## TEXTO FORNECIDO
%%
O aluno dos dias atuais já não é o mesmo de duas ou três décadas passadas e, como tal, já tem novas formas de aprender, o que acaba exigindo novas formas de ensinar. O uso de tecnologia na sala de aula já se tornou necessário para que os estudantes possam atuar com algum nível de segurança, criticidade e conhecimento específico num mundo em que quase tudo acontece de maneira digital. As TDIC acabam por levar o professor a trabalhar de forma colaborativa, pois a troca de conhecimentos ocorre de forma natural, tornando a escola o local ideal para exercitar o intercâmbio de saberes.
O Conselho Nacional de Educação (CNE), em seu Parecer CEB/CNE nº 2/22 (Brasil, 2022), homologado em 3 de outubro de 2022, estabelece normas sobre computação na Educação Básica como complemento à BNCC, com foco na “compreensão das estruturas abstratas que serão utilizadas para interação e manipulação de dados, informações e resoluções de problemas”. Para que se chegue a tais resultados, a formação do professor é imprescindível.
Na Base Nacional Comum Curricular para a Formação Inicial de Professores da Educação Básica, Resolução CNE/CP nº 2/19, alterada pela Resolução CNE/CP nº 2/22, o uso de tecnologia digital já é previsto e está presente, de forma bem clara, nas competências gerais docentes relacionadas na publicação. Esse mesmo documento menciona que o professor é o responsável por sua formação.
A tecnologia na sala de aula transporta o professor para um ambiente de novas práticas, que usam recursos disponibilizados na rede, para tornar as atividades cotidianas mais atrativas para os alunos, dando uma abordagem diferente ao que é cotidianamente passado em sala de aula (Sousa et al., 2019). José Moran (2008) ressalta que os estudantes gostam de surpresas, novidades em termos de métodos e técnicas de ensino-aprendizagem. Transformações periódicas são necessárias para que a escola possa se adequar às novas gerações de alunos e professores. De outra forma, não serão atingidos bons resultados esperados e desejados (Sousa et al., 2019). Essas transformações periódicas mantêm a escola atualizada e conectada com o tempo e o espaço em que se situa. De outra forma, os conhecimentos e conteúdos trabalhados lá estarão desvinculados do que acontece à sua volta.
Nesse ponto, a formação do professor é crucial. O domínio do conhecimento em tecnologia é imprescindível para que o docente use os recursos digitais de forma consciente e consiga aproveitar ao máximo as possibilidades disponíveis (Sousa et al., 2019). Isso garantirá a qualidade de seu trabalho e a melhor formação do discente para atuar em um mundo em que grande parte das questões da vida cotidiana acontece por meios digitais.
%%
## LINHAS
%%
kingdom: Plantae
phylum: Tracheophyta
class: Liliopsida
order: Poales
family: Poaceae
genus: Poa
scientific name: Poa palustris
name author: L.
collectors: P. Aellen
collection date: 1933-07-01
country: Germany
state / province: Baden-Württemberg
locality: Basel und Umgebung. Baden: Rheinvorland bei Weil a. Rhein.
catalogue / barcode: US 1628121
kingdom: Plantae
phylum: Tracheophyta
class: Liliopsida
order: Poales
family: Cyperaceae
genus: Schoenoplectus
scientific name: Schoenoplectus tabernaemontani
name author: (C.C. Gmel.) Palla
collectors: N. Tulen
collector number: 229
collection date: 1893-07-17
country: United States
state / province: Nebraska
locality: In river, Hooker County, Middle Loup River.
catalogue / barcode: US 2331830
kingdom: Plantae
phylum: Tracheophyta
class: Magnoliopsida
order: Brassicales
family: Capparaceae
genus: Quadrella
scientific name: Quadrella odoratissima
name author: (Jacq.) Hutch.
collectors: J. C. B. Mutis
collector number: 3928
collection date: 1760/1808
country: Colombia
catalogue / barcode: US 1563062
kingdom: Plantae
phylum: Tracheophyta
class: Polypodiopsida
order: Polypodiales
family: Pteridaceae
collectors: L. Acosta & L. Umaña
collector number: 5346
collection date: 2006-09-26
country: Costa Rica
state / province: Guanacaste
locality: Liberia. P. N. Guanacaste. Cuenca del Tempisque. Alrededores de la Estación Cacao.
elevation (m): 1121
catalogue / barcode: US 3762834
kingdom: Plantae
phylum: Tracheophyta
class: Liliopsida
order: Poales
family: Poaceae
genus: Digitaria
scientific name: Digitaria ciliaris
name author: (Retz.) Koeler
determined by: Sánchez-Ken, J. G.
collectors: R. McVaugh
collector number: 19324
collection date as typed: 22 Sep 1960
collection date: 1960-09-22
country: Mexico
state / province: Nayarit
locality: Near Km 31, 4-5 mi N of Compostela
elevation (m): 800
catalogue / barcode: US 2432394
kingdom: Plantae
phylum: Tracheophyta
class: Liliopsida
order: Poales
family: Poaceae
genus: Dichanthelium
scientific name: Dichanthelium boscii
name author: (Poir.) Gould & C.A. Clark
%%
## PARTES DO EXERCÍCIO
- 1) Transcreva, do texto sobre tecnologia na sala de aula, tudo o que vai de "O Conselho Nacional" até "por sua formação.".
- 2) Segundo o texto sobre tecnologia na sala de aula, em que data o Parecer CEB/CNE nº 2/22 foi homologado?
- 3) Escreva o que vem a seguir no texto sobre tecnologia na sala de aula, a partir do ponto em que ele termina.

## RESULTADOS POR TAREFA
- 1)
O Conselho Nacional de Educação (CNE), em seu Parecer CEB/CNE nº 2/22 (Brasil, 2022), homologado em 3 de outubro de 2022, estabelece normas sobre computação na Educação Básica como complemento à BNCC, com foco na “compreensão das estruturas abstratas que serão utilizadas para interação e manipulação de dados, informações e resoluções de problemas”. Para que se chegue a tais resultados, a formação do professor é imprescindível.
Na Base Nacional Comum Curricular para a Formação Inicial de Professores da Educação Básica, Resolução CNE/CP nº 2/19, alterada pela Resolução CNE/CP nº 2/22, o uso de tecnologia digital já é previsto e está presente, de forma bem clara, nas competências gerais docentes relacionadas na publicação. Esse mesmo documento menciona que o professor é o responsável por sua formação.

- 2) Em 3 de outubro de 2022.

- 3)
O uso de sequências didáticas pode ser uma forma de se planejarem formações continuadas em serviço para os professores, pois permite uma organização coerente e organizada dos conteúdos. Arantes (2019) desenvolveu um framework para a montagem de sequências didáticas que é de grande valia para o planejamento de formações. As sequências didáticas possibilitam o encadeamento lógico dos conteúdos a serem trabalhados, desde o diagnóstico até a avaliação. Seu uso, no caso deste estudo, se justifica dada a urgência de os professores terem contato com todo tipo de novidade e dominarem questões que envolvem tecnologia para além do mero uso de aplicativos e redes sociais. Portanto, um conteúdo organizado e desdobrado de maneira sequencial e lógica pode tornar essa formação mais estruturada e otimizada em relação ao tempo.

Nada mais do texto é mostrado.